On 15/11/08 13:51, Bram Moolenaar wrote:
>
> Dominique Pelle wrote:
>
>> In the second paragraph of ":help unicode", I read:
>>
>> <<
>> Unicode can be encoded in several ways. The two
>> most popular ones are UCS-2, which uses 16-bit
>> words and UTF-8, which uses one or more bytes
>> for each character.
>> I think this should be updated. The two most
>> popular ones are UTF-16 and UTF-8. From wikipedia,
>> "UCS-2 is an obsolete character encoding which is
>> a predecessor to UTF-16".
>>
>> Furthermore, strictly speaking, UCS-2 is not a
>> Unicode encoding, since it can only represent
>> characters in the Unicode page 0.
>>
>> UTF-16 and UCS-2 are too often confused with
>> each other. Let's not add to the confusion in Vim
>> help files.
>>
>> How about changing it to something like this...
>
> How about this:
>
> Unicode can be encoded in several ways.

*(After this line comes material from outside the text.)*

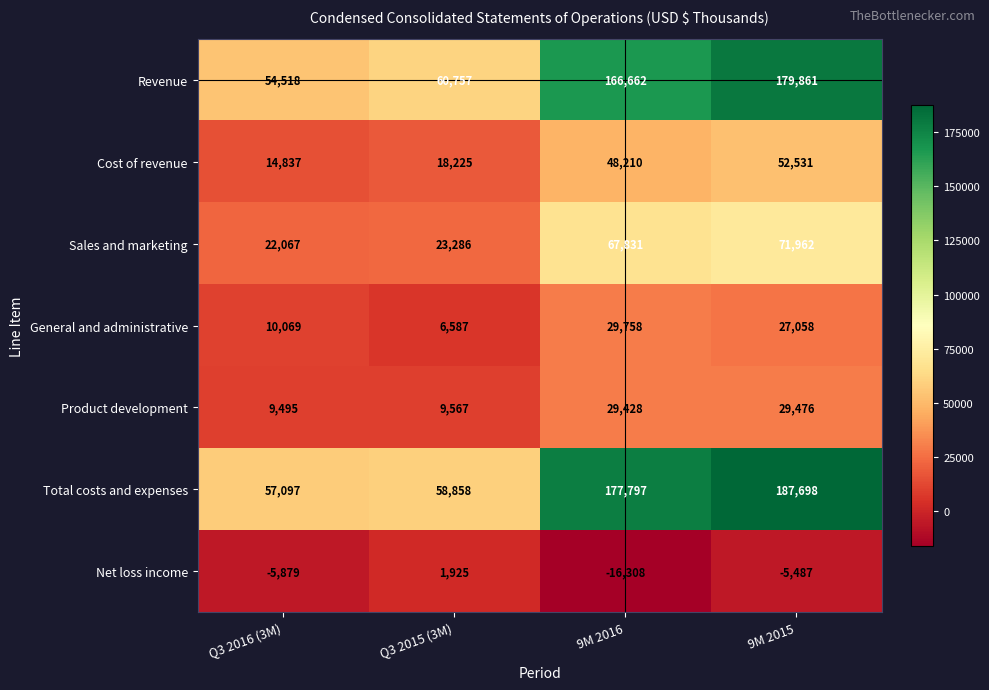

At which category is the sum across all series the highest?

9M 2015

The most popular one is
> UTF-8, which uses one or more bytes for each character and is
> backwards compatible with ASCII. On MS-Windows UTF-16 is also
> used (previously UCS-2), which uses 16-bit words. Vim can
> support all of these encodings, but always uses UTF-8
> internally.
>
> UTF-16 and UCS-2 are confusing, mostly because on MS-Windows many
> programs only support UCS-2 and don't handle UTF-16 properly. Not many
> people in USA and Europe even know about the characters that UTF-16 adds
> or ever test with those. I suspect some code in Vim also doesn't work
> properly with UTF-16.
>
Well, at least most of the Vim Unicode code (I think all of it with the
exception of reading/writing to disk when 'fileencoding' is UTF-16 be or
le) uses UTF-8, which is completely immune to any problems due to the
U+FFFF / U+10000 boundary.
Best regards,
Tony.
--
Ignorance is the Mother of Devotion.